Similar principles to other neuromuscular diseases should be followed when treating patients with congenital myopathies. Posterior fusion is the treatment of choice. The need for traction or fusion to the pelvis should be determined on an individual basis. Depending on bone quality, a brace can be used postoperatively to support the instrumentation. Particular attention, however, has to be made toward the increased risk of hyperthermia.

6 Conclusion

Neuromuscular scoliosis represents spinal deformity secondary to neurologic or muscular disease of various etiologies, each with their unique management challenges.
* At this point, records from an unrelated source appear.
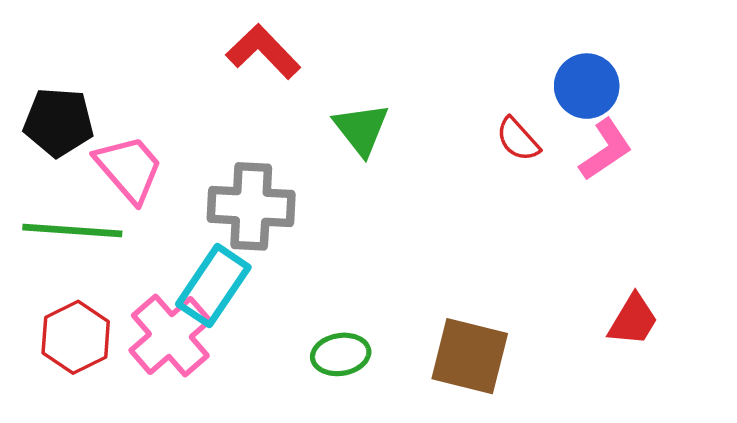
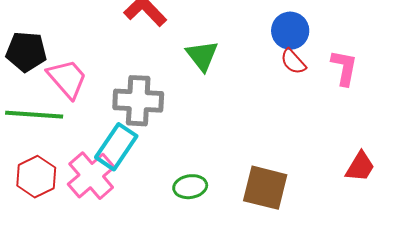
blue circle: (587, 86) -> (290, 31), moved
pink L-shape: (606, 150) -> (344, 68), turned -45

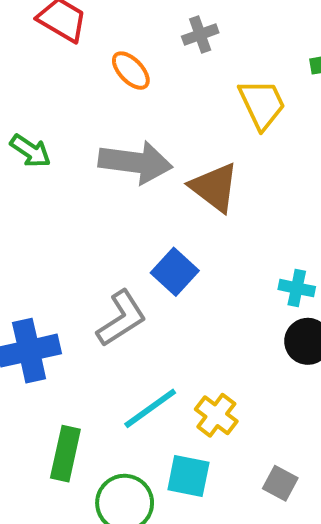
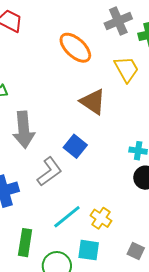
gray cross: (200, 35) -> (118, 21), moved, size x1.5
orange ellipse: (131, 71) -> (75, 48), moved, size x1.6
yellow trapezoid: (262, 104) -> (126, 69), moved
gray arrow: (135, 162) -> (24, 130), moved, turned 81

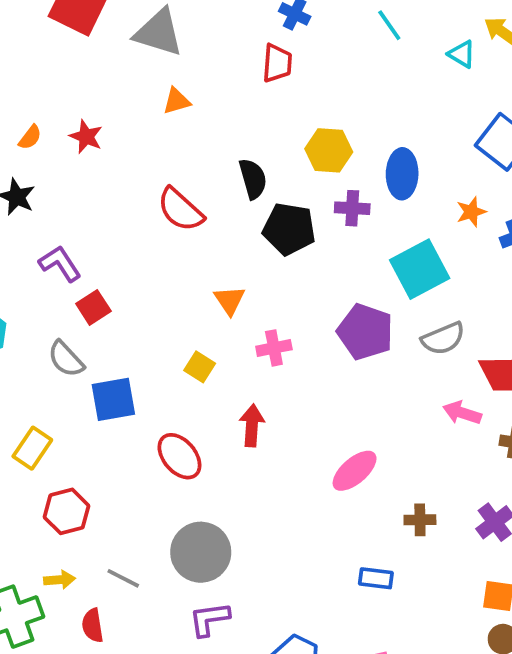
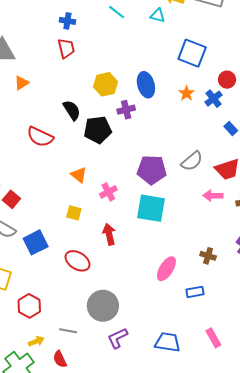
cyan square: (420, 269) -> (151, 208), moved, turned -36
pink ellipse: (355, 471) -> (166, 269), moved
brown cross: (420, 520) -> (208, 256), turned 35

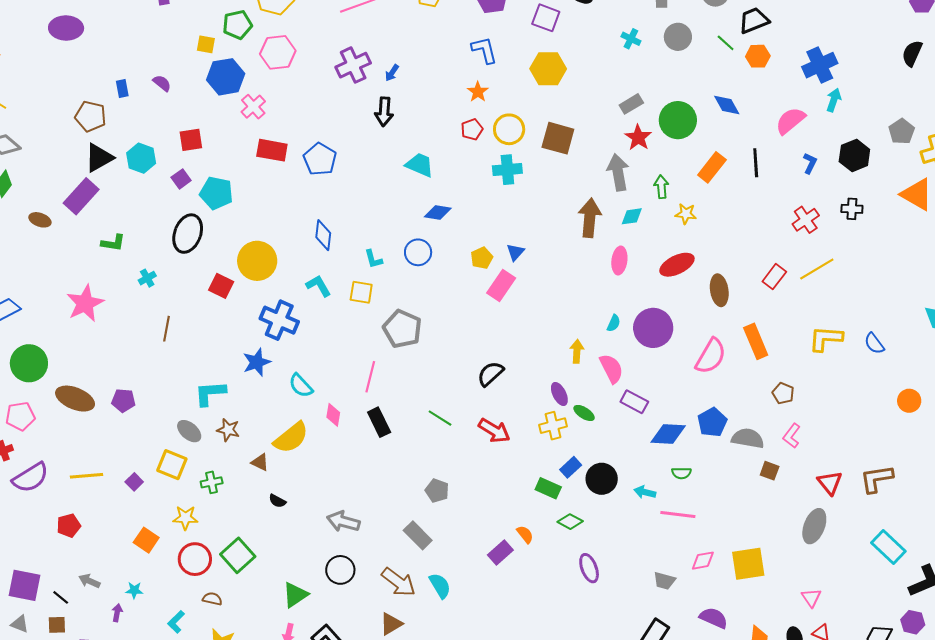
The progressive deformity can lead to multi-system downstream effects, which should be considered during the management of the scoliosis. Nonoperative management is less effective at preventing progression than in idiopathic curves. Surgical management usually requires long-segment fusion to the pelvis; however, less-invasive and growth-friendly strategies are being utilized but will require additional studies to determine long-term efficacy.